● **THE DATA**
┄┄┄┄┄┄
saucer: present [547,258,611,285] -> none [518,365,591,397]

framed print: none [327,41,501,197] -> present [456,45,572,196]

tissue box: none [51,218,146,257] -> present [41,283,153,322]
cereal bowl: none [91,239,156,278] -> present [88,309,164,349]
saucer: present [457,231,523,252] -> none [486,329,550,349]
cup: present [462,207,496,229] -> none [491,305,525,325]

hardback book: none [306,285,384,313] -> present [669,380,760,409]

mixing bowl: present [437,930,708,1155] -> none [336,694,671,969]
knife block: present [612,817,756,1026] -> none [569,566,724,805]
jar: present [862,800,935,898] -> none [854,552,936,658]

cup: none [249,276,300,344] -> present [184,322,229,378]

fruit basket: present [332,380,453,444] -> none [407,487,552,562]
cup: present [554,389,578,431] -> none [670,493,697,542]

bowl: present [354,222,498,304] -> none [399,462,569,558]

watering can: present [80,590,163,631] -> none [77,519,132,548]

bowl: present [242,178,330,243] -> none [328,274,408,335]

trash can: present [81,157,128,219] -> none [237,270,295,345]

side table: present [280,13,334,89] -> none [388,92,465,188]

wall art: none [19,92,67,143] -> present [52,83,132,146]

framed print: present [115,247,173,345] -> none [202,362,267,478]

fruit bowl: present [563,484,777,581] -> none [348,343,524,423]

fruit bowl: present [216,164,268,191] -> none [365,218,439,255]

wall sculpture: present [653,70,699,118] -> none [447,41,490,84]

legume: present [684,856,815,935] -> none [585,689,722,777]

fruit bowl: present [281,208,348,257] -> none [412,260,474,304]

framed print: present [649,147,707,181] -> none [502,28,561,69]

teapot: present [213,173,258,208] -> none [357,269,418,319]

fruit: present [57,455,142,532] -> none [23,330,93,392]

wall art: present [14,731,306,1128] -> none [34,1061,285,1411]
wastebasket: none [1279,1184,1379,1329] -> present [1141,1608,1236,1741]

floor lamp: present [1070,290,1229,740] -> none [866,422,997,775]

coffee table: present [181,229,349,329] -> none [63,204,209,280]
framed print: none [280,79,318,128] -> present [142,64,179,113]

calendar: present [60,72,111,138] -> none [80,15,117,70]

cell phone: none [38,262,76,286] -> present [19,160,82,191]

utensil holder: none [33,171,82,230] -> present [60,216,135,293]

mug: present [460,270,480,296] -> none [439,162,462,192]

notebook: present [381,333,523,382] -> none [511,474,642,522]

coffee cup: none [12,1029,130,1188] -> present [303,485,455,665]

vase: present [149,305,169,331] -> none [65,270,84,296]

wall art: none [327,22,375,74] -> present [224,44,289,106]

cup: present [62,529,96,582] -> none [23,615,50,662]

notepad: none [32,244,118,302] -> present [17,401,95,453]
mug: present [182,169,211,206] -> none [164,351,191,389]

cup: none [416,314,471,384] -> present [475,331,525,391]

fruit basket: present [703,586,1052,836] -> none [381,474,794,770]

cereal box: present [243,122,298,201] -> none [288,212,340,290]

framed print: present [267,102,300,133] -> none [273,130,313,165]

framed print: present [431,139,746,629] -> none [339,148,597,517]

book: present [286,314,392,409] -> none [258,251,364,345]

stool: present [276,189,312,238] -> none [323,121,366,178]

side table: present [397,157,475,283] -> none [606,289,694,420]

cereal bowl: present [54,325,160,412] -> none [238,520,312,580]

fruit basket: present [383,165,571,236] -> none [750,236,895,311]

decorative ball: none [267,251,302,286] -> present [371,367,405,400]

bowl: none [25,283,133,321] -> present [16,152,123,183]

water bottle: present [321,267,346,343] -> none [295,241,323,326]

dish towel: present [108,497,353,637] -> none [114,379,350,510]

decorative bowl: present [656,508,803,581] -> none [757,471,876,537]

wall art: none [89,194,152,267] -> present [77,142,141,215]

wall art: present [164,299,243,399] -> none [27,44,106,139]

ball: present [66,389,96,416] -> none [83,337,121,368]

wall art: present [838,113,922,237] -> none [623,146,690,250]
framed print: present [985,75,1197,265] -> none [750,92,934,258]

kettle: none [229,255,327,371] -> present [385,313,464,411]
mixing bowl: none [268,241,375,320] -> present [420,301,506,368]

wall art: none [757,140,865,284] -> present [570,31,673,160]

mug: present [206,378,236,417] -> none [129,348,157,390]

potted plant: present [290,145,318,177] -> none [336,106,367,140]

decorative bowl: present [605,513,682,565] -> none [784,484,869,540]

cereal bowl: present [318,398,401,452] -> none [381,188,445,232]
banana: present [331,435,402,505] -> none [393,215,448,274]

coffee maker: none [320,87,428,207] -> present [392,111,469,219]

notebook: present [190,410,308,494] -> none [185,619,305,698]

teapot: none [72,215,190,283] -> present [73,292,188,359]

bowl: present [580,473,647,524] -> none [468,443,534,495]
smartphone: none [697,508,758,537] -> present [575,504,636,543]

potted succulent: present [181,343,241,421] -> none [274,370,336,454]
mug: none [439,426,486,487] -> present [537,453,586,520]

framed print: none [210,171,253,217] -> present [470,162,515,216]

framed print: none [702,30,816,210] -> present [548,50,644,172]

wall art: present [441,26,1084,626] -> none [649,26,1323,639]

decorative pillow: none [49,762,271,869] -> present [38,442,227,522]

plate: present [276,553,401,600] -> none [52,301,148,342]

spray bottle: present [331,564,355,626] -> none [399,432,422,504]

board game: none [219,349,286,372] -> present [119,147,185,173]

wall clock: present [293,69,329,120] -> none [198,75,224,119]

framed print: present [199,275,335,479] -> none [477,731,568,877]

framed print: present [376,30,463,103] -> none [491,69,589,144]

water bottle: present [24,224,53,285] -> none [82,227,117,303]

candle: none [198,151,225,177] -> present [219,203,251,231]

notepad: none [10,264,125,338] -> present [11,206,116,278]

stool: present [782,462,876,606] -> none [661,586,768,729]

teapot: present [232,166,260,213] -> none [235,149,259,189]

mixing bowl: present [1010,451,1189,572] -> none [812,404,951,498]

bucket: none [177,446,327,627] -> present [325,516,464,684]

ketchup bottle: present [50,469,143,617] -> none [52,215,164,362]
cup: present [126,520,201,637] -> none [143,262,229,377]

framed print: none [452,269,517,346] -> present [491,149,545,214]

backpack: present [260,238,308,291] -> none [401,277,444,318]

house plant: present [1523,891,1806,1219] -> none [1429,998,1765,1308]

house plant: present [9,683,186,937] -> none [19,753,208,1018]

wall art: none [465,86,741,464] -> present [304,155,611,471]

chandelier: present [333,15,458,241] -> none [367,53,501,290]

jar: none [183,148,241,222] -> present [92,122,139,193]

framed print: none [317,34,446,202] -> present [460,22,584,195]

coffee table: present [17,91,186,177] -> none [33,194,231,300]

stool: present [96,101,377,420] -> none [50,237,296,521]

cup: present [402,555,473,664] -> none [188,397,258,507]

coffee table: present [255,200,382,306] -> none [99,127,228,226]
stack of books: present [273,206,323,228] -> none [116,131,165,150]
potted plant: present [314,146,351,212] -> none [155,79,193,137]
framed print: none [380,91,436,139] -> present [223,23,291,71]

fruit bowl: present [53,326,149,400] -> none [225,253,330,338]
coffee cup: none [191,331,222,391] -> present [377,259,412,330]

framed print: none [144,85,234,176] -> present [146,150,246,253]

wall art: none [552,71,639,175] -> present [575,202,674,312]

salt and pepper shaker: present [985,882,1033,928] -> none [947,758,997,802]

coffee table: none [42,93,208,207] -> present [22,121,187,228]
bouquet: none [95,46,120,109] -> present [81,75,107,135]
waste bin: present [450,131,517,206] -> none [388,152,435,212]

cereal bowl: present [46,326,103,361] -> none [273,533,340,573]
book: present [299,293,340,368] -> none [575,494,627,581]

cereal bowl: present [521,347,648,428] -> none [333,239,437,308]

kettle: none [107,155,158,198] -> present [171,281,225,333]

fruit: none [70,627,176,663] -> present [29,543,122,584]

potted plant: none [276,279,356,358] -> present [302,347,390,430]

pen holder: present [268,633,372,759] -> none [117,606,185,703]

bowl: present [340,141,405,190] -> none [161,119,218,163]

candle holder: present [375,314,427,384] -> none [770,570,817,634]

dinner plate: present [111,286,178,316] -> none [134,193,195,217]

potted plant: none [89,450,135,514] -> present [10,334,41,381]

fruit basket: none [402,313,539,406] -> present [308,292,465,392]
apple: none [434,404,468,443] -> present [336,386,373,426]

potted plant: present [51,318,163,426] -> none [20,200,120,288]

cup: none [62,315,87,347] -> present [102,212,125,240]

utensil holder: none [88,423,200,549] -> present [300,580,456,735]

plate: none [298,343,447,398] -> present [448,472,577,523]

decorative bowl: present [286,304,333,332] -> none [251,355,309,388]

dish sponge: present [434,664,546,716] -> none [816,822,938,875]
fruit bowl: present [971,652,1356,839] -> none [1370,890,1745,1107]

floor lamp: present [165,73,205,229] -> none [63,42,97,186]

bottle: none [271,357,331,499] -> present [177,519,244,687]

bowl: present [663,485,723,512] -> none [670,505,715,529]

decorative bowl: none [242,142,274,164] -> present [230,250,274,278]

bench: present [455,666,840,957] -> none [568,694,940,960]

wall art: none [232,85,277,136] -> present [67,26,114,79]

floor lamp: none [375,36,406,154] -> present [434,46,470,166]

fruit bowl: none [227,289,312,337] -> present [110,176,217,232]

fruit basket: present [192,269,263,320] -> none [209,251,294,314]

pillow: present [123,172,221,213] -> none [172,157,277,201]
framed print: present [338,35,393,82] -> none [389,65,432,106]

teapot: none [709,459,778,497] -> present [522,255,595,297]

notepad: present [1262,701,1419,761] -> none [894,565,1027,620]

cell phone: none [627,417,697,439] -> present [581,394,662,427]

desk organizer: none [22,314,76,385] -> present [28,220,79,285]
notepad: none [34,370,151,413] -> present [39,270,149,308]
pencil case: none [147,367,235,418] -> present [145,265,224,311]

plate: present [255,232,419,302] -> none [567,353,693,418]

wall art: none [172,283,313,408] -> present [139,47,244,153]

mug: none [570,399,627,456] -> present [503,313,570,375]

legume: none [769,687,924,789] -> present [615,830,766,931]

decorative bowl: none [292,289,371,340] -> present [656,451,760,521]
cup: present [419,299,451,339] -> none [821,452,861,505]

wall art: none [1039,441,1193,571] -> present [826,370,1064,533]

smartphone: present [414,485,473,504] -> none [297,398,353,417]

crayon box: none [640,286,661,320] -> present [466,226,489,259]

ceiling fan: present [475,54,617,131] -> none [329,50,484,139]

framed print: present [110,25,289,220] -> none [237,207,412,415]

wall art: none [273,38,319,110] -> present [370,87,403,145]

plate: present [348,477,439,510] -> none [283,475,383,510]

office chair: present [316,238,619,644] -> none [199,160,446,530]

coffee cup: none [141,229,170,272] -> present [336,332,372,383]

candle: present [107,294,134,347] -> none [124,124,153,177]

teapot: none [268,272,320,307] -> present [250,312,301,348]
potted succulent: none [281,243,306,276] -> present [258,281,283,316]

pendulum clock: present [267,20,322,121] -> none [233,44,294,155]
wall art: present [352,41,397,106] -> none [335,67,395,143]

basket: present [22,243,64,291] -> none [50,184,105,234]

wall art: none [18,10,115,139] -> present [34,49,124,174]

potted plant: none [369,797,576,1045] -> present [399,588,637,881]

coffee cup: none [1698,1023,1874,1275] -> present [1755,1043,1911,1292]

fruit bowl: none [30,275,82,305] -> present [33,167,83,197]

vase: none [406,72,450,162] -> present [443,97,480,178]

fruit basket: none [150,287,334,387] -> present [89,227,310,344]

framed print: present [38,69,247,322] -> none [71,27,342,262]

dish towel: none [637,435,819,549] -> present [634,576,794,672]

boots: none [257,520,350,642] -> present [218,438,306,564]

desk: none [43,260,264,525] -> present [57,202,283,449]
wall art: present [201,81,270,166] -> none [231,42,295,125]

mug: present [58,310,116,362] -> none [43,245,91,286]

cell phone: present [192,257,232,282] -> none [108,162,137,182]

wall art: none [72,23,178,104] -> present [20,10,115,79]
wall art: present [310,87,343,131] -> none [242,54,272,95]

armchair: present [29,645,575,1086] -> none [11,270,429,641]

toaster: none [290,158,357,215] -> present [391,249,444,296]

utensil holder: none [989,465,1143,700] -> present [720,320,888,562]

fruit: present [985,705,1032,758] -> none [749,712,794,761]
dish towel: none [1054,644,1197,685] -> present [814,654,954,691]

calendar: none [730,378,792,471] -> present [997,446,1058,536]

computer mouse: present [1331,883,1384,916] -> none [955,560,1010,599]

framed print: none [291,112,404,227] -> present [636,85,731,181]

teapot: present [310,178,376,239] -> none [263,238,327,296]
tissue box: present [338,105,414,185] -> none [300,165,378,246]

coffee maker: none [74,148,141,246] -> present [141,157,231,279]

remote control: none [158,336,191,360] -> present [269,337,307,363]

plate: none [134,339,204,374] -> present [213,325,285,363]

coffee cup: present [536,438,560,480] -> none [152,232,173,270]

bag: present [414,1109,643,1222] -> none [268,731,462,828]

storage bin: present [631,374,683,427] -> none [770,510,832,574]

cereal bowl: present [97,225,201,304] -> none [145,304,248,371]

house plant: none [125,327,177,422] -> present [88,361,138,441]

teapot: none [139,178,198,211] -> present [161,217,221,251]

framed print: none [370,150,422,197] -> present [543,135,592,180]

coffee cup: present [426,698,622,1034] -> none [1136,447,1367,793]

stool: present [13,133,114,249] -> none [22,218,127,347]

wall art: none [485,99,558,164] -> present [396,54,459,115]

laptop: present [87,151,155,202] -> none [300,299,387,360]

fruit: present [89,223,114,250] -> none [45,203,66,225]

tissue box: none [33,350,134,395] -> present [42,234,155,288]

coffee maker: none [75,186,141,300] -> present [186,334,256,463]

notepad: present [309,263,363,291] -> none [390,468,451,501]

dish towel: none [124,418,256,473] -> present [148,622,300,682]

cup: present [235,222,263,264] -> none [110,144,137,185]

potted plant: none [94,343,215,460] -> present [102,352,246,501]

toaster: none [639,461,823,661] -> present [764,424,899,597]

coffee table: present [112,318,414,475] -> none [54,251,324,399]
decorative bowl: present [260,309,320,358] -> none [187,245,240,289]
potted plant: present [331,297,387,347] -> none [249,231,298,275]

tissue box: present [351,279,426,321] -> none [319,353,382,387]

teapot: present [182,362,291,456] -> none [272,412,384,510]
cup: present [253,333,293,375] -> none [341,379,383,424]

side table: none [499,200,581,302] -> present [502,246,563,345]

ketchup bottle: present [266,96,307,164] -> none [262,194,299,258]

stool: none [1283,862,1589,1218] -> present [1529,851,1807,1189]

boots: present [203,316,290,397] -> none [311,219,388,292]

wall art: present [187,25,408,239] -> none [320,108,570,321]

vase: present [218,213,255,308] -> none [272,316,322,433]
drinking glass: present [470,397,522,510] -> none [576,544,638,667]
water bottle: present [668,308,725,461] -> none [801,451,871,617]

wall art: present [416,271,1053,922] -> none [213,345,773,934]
┄┄┄┄┄┄
● **ASSIGNED TASK**
In the listing above, find the line with "mug: present [182,169,211,206]" and the line with "side table: present [397,157,475,283]", then print exactly those lines and every line between them.

● **ANSWER**
mug: present [182,169,211,206] -> none [164,351,191,389]

cup: none [416,314,471,384] -> present [475,331,525,391]

fruit basket: present [703,586,1052,836] -> none [381,474,794,770]

cereal box: present [243,122,298,201] -> none [288,212,340,290]

framed print: present [267,102,300,133] -> none [273,130,313,165]

framed print: present [431,139,746,629] -> none [339,148,597,517]

book: present [286,314,392,409] -> none [258,251,364,345]

stool: present [276,189,312,238] -> none [323,121,366,178]

side table: present [397,157,475,283] -> none [606,289,694,420]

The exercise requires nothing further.